INDUSTRIAL APPLICABILITY The compound (I) of the present invention does not produce stereoisomers in the production process, so that there is no loss due to the separation operation of the isomers, and the production cost is lower than that of the similar compounds showing the similar efficacy. Therefore, it is advantageous when developing as a drug used in actual clinical situations. Further, the cardiovascular disease therapeutic agent of the present invention containing the compound has excellent vasodilatory action, coronary blood flow increasing action, antihyperlipidemic action, platelet aggregation inhibiting action, hypotensive action, etc. It is highly sustainable and safe. Therefore, it is useful as a preventive and therapeutic agent for ischemic heart diseases such as angina and myocardial infarction, diseases associated with circulatory insufficiency including brain, hypertension, arteriosclerosis, thrombosis and the like.

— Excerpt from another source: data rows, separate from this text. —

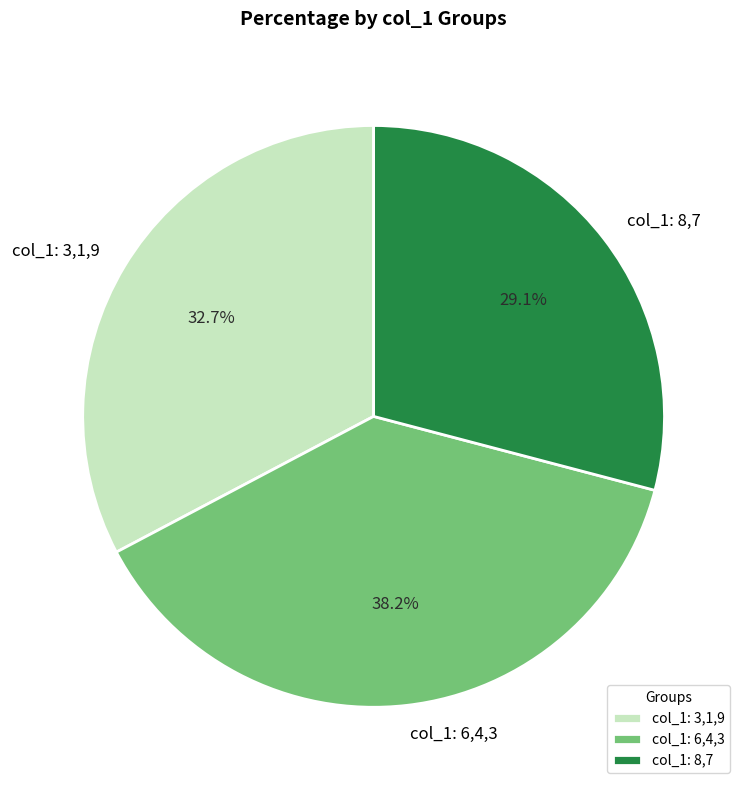

Is there any slice that represents more than half of the pie?

No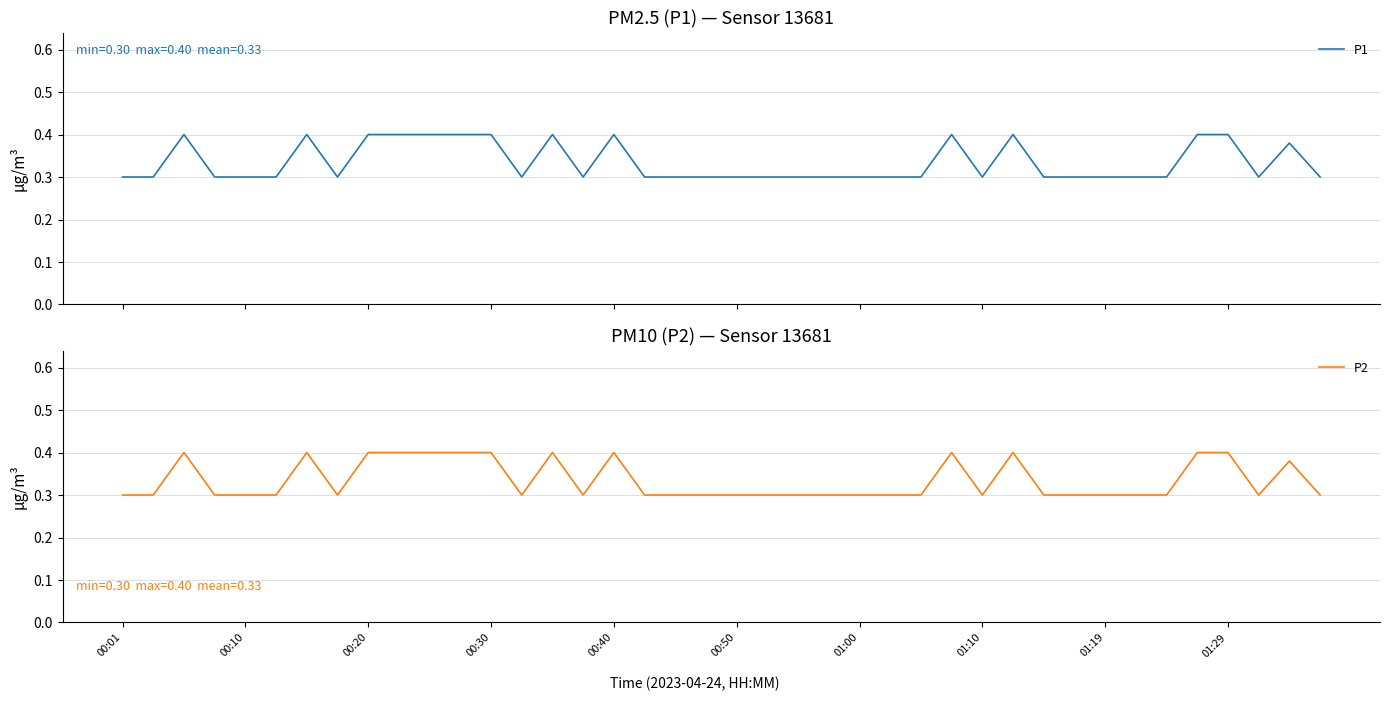

What is the value of the P1 point at the 6th from the left?

0.3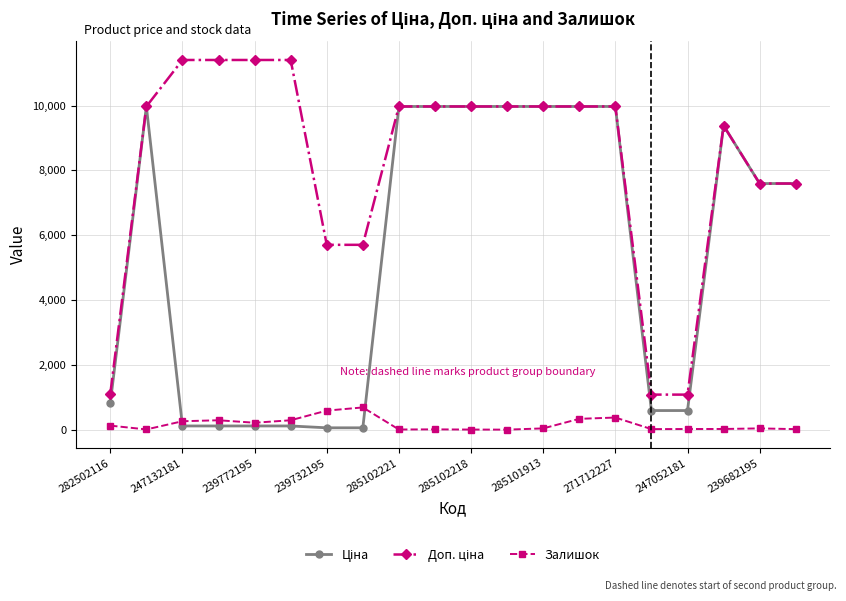

What is the greatest value displayed?

11410.0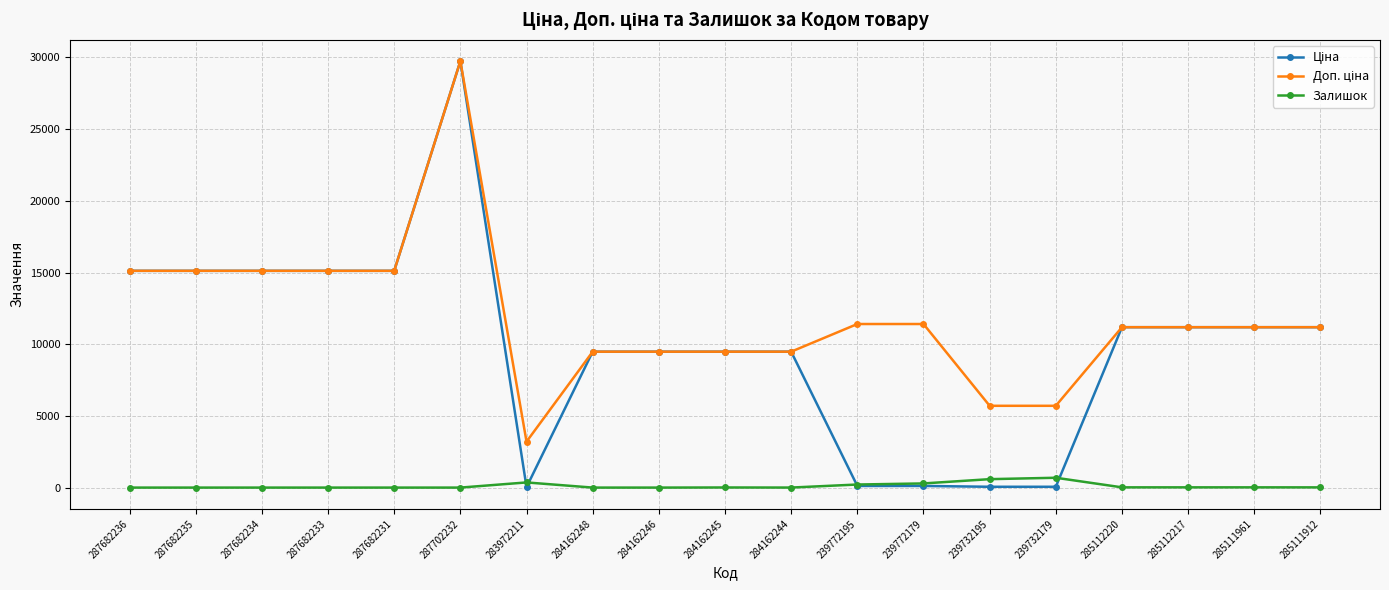

Is it true that Залишок equals 0.0 at 287682231?

True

─────────────────────────────────────────────────── ─── Continuation of the front page (51) Int.Cl. ⁶ Identification code Internal reference number FI Technical display location A61K 31/505 ADN (72) Inventor ▲ High ▼ ▲ Muwa ▼ Takiko Kashio-cho, Totsuka-ku, Yokohama-shi, Kanagawa 560 Pola Kasei Kogyo Co., Ltd. Totsuka Research Laboratory (72) Inventor Kenichi Kishi Kashio-cho, Totsuka-ku, Yokohama, Kanagawa 560 Pola Kasei Kogyo Co., Ltd. Totsuka Research Laboratory (72) Inventor Hiroshi Matsunaga 3-6 Niiza, Niiza City, Saitama Prefecture 3-307 (72) Inventor, Satoshi Shimizu 4-35-8, Minamisho-cho, Tokushima City, Tokushima Prefecture No. 202 Sejour Sato (72) Inventor, Soichi Kanada 4-3-63, Kashiwa-cho, Shiki City, Saitama Prefecture No. 101 Sunny Court Kashiwa ( 72) Inventor Toshio Kumagai 3-15-37 Kosenba-cho, Kawagoe City, Saitama Prefecture (72) Yunosuke Nagase 3-2-7 Nishioizumi, Nerima-ku, Tokyo

Claims (2)

[Claims] 1. The following general formula (I): In the formula, R is the following substituent: (i) COOR ¹ (ii) CONR ¹ R ² (iii) cyano group (iv) NR ¹ R ² (v) CH ₂ R ³ (vi) halogen atom (where R ¹ and R ² are each independently a hydrogen atom or a lower alkyl group, and R ³ is any one of a benzyloxy group, a hydroxy group or a pyridinium group), or a pyrrolo [3,2-e] pyrazolo A [1,5-a] pyrimidine derivative or a salt thereof. 2. A therapeutic agent for cardiovascular disease comprising the pyrrolo [3,2-e] pyrazolo [1,5-a] pyrimidine derivative according to claim 1 or a salt thereof as an active ingredient.